Belushya Guba is located on a deep bay with the same name, within a geographical area that is influenced by warm ocean currents. The natural conditions allow year-round sailing of all types and classes of vessels with minimal cost for icebreaking support. The bay is well protected from high surf and drifting ice.

The temperature in Belushya Guba ranges from -12 C to +10 C in the summer months.

The area of the southern island of Novaya Zemlya experiences from eight to ten cyclones per month during the winter, with the main direction of the cyclone trajectories from the west and south-west to north-east. The "midnight sun" is above the horizon from 10 May to 3 August (86 days), and the period of continuous night is slightly shorter at 66 days. The polar night runs from 19 November to 23 January.

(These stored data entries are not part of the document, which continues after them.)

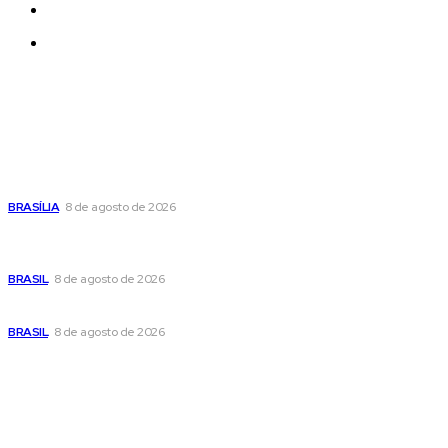
Quem Somos
Contatos
Últimas postagens
Confira a programação cultural e turística do DF para este
fim de semana
BRASÍLIA
8 de agosto de 2026
Em nova reviravolta, Cleitinho anuncia que disputará o
governo de Minas Gerais
BRASIL
8 de agosto de 2026
Seca no DF: hidratação é fundamental durante o período
BRASIL
8 de agosto de 2026
Popular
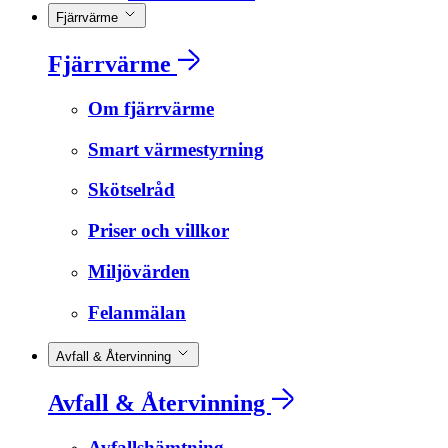
Fjärrvärme
Fjärrvärme
Om fjärrvärme
Smart värmestyrning
Skötselråd
Priser och villkor
Miljövärden
Felanmälan
Avfall & Återvinning
Avfall & Återvinning
Avfallshämtning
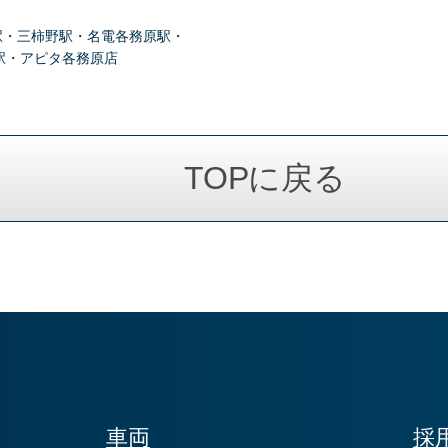
駅・三柿野駅・名電各務原駅・
駅・アピタ各務原店
TOPに戻る
車両
採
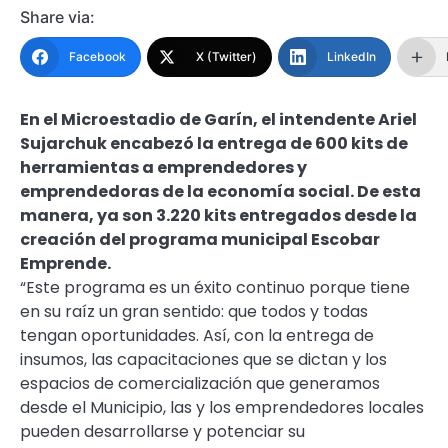
Share via:
Facebook
X (Twitter)
LinkedIn
En el Microestadio de Garín, el intendente Ariel
Sujarchuk encabezó la entrega de 600 kits de
herramientas a emprendedores y
emprendedoras de la economía social. De esta
manera, ya son 3.220 kits entregados desde la
creación del programa municipal Escobar
Emprende.
“Este programa es un éxito continuo porque tiene
en su raíz un gran sentido: que todos y todas
tengan oportunidades. Así, con la entrega de
insumos, las capacitaciones que se dictan y los
espacios de comercialización que generamos
desde el Municipio, las y los emprendedores locales
pueden desarrollarse y potenciar su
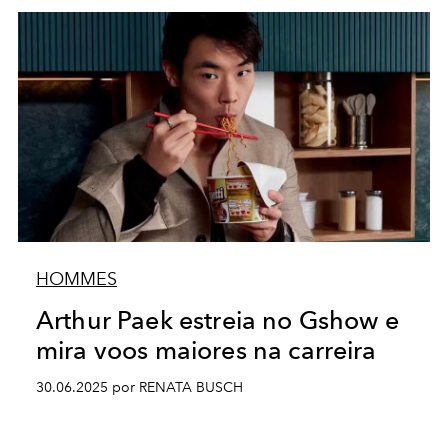
HOMMES
Arthur Paek estreia no Gshow e
mira voos maiores na carreira
30.06.2025 por RENATA BUSCH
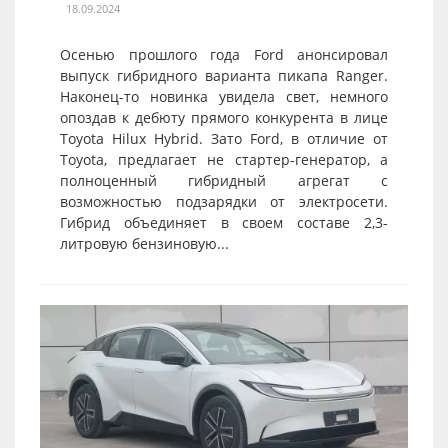
18.09.2024
Осенью прошлого года Ford анонсировал
выпуск гибридного варианта пикапа Ranger.
Наконец-то новинка увидела свет, немного
опоздав к дебюту прямого конкурента в лице
Toyota Hilux Hybrid. Зато Ford, в отличие от
Toyota, предлагает не стартер-генератор, а
полноценный гибридный агрегат с
возможностью подзарядки от электросети.
Гибрид объединяет в своем составе 2,3-
литровую бензиновую...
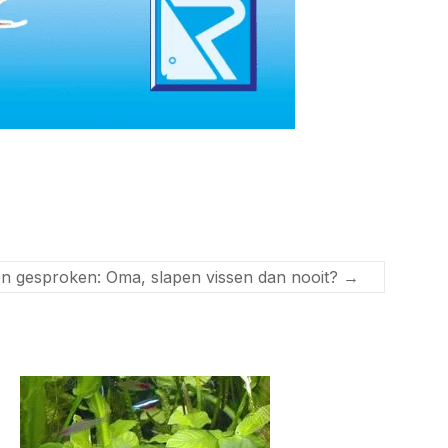
en gesproken: Oma, slapen vissen dan nooit?
→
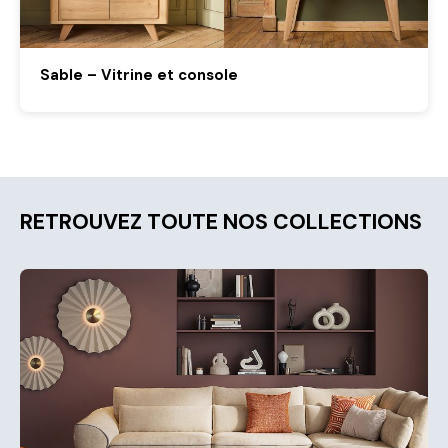
Sable – Vitrine et console
RETROUVEZ TOUTE NOS COLLECTIONS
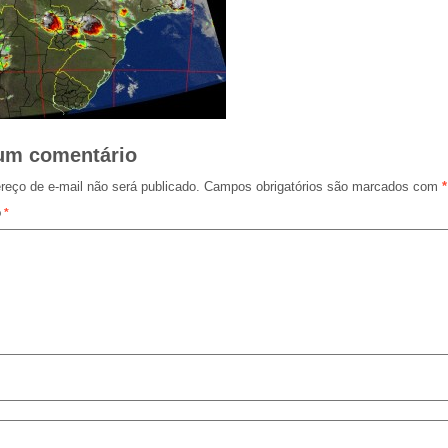
um comentário
reço de e-mail não será publicado.
Campos obrigatórios são marcados com
*
o
*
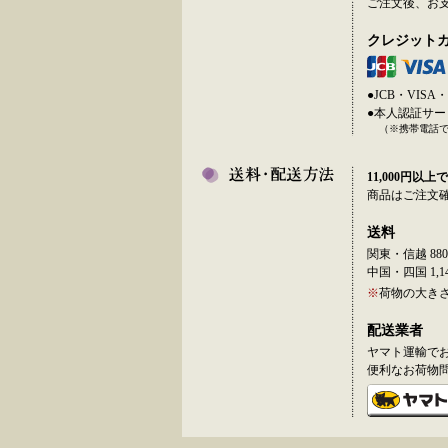
ご注文後、お
クレジット
●JCB・VI
●本人認証サ
（※携帯電話
11,000円以上で
商品はご注文
送料
関東・信越 880
中国・四国 1,14
※
荷物の大き
配送業者
ヤマト運輸で
便利なお荷物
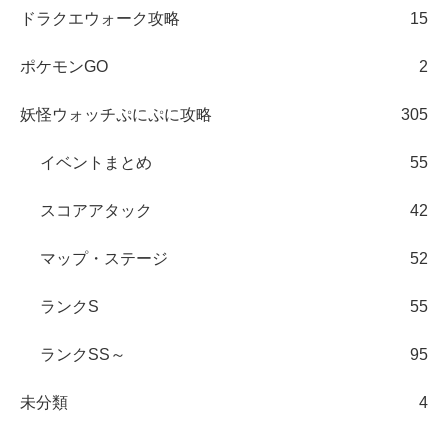
ドラクエウォーク攻略
15
ポケモンGO
2
妖怪ウォッチぷにぷに攻略
305
イベントまとめ
55
スコアアタック
42
マップ・ステージ
52
ランクS
55
ランクSS～
95
未分類
4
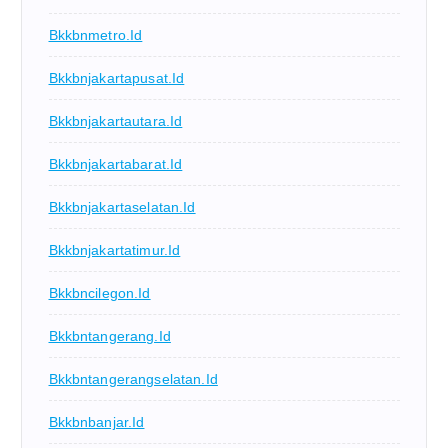
Bkkbnmetro.id
Bkkbnjakartapusat.id
Bkkbnjakartautara.id
Bkkbnjakartabarat.id
Bkkbnjakartaselatan.id
Bkkbnjakartatimur.id
Bkkbncilegon.id
Bkkbntangerang.id
Bkkbntangerangselatan.id
Bkkbnbanjar.id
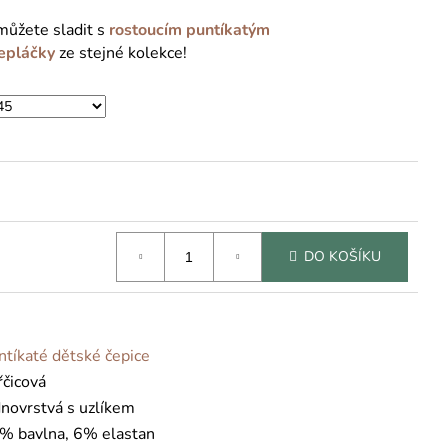
můžete sladit s
rostoucím puntíkatým
tepláčky
ze stejné kolekce!
DO KOŠÍKU
ntíkaté dětské čepice
řčicová
dnovrstvá s uzlíkem
% bavlna, 6% elastan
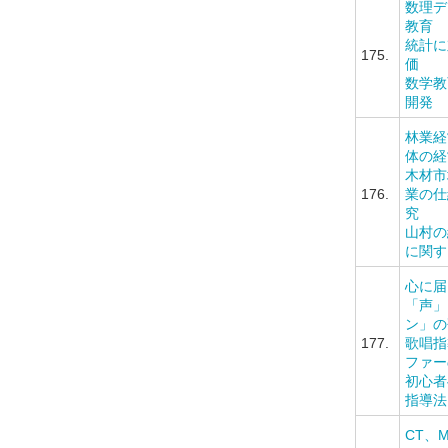
数理デ
教育
統計に
175.
価
数学教
開発
林業経
体の経
木材市
176.
業の仕
究
山村の
に関す
心に届
「声」
ン」の
177.
歌唱指
ファー
初心者
指導法
CT、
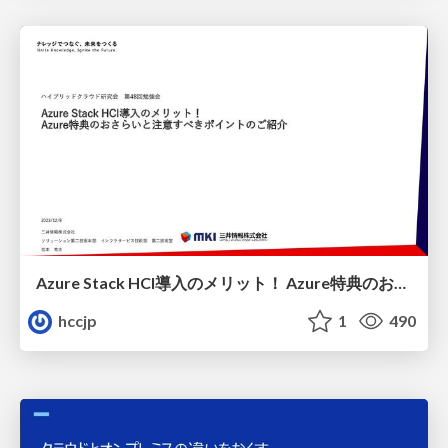
Azure Stack HCI導入のメリット！ Azure特典のおさらいと注意すべきポイントのご紹介
hccjp
1
490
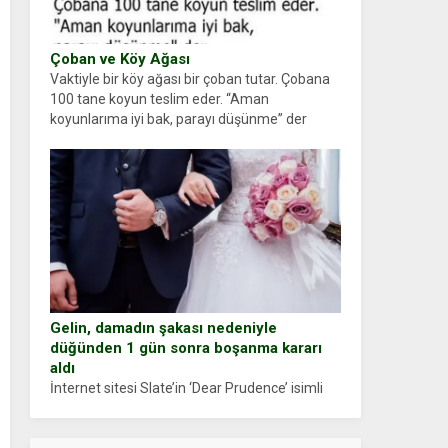
Çoban ve Köy Ağası
Vaktiyle bir köy ağası bir çoban tutar. Çobana
100 tane koyun teslim eder. “Aman
koyunlarıma iyi bak, parayı düşünme” der
Çoban koyunları alır gider. Aylar...
Gelin, damadın şakası nedeniyle
düğünden 1 gün sonra boşanma kararı
aldı
İnternet sitesi Slate’in ‘Dear Prudence’ isimli
tavsiye köşesine geçtiğimiz yıl 13 Ocak’ta
yollanan bir yazıya göre, bir gelin, eşi düğün
pastasını suratına yapıştırdığı için düğünden...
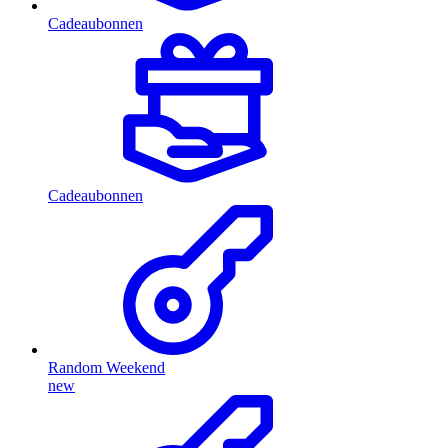
Cadeaubonnen
Cadeaubonnen
Random Weekend
new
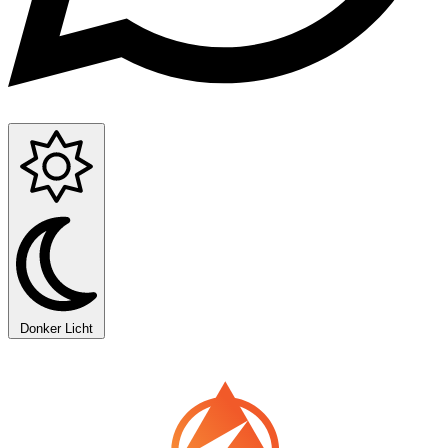
Donker
Licht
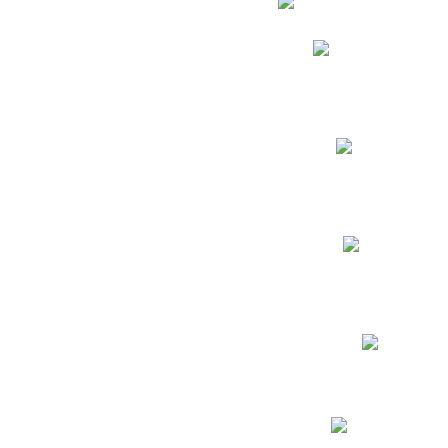
Phidias
Correo para Docent
Biblioteca CNY
Cronograma
INEWS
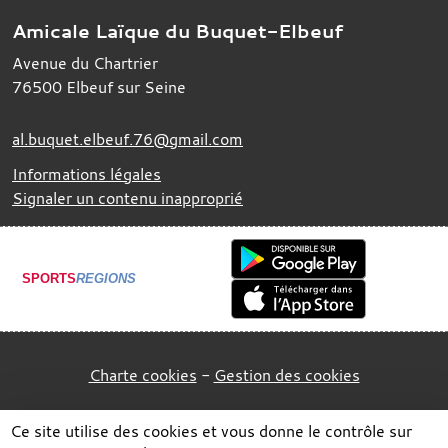
Amicale Laïque du Buquet-Elbeuf
Avenue du Chartrier
76500
Elbeuf sur Seine
al.buquet.elbeuf.76@gmail.com
Informations légales
Signaler un contenu inapproprié
SPORTS
REGIONS
Charte cookies
Gestion des cookies
Ce site utilise des cookies et vous donne le contrôle sur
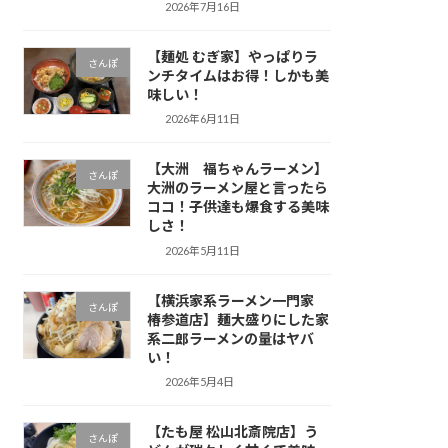
2026年7月16日
【麺処 むぎ家】やっぱりラ
さんぽ
ンチタイムはお得！しかも美
味しい！
2026年6月11日
【大洲 福ちゃんラーメン】
さんぽ
大洲のラーメン屋と言ったら
ココ！子供達も爆食する美味
しさ！
2026年5月11日
【横浜家系ラーメン一門家
さんぽ
椿参道店】麺大盛りにした家
系二郎ラーメンの量はヤバ
い！
2026年5月4日
【たも屋 松山北斎院店】う
さんぽ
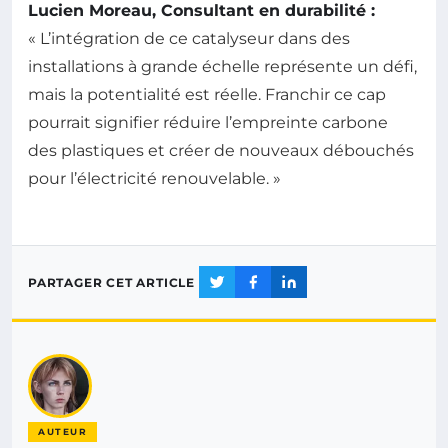
Lucien Moreau, Consultant en durabilité :
« L’intégration de ce catalyseur dans des
installations à grande échelle représente un défi,
mais la potentialité est réelle. Franchir ce cap
pourrait signifier réduire l’empreinte carbone
des plastiques et créer de nouveaux débouchés
pour l’électricité renouvelable. »
PARTAGER CET ARTICLE
AUTEUR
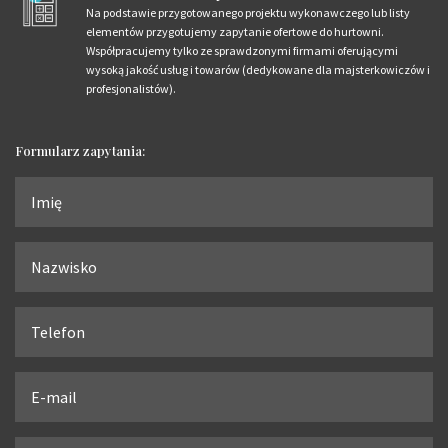
Na podstawie przygotowanego projektu wykonawczego lub listy
elementów przygotujemy zapytanie ofertowe do hurtowni.
Współpracujemy tylko ze sprawdzonymi firmami oferującymi
wysoką jakość usług i towarów (dedykowane dla majsterkowiczów i
profesjonalistów).
Formularz zapytania:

Mezhdusharsky Island is nearby the settlement.

==Economy==
Belushya Guba has schools, apartment buildings, three hotels, a cashpoint ATM, a television station, a 200-bed Naval Hospital, a polyclinic, military officers' center with a base sailor's club, 25-meter pool, recreational center, and an Orthodox church.

==Transportation==
There are two regular flights weekly from Arkhangelsk to Rogachevo Airport, located 9 km north-east of the settlement (in the time-tables, Rogachyovo is designated as Amderma-2, though the settlement of Amderma is not even located on Novaya Zemlya). There is no regular passenger navigation.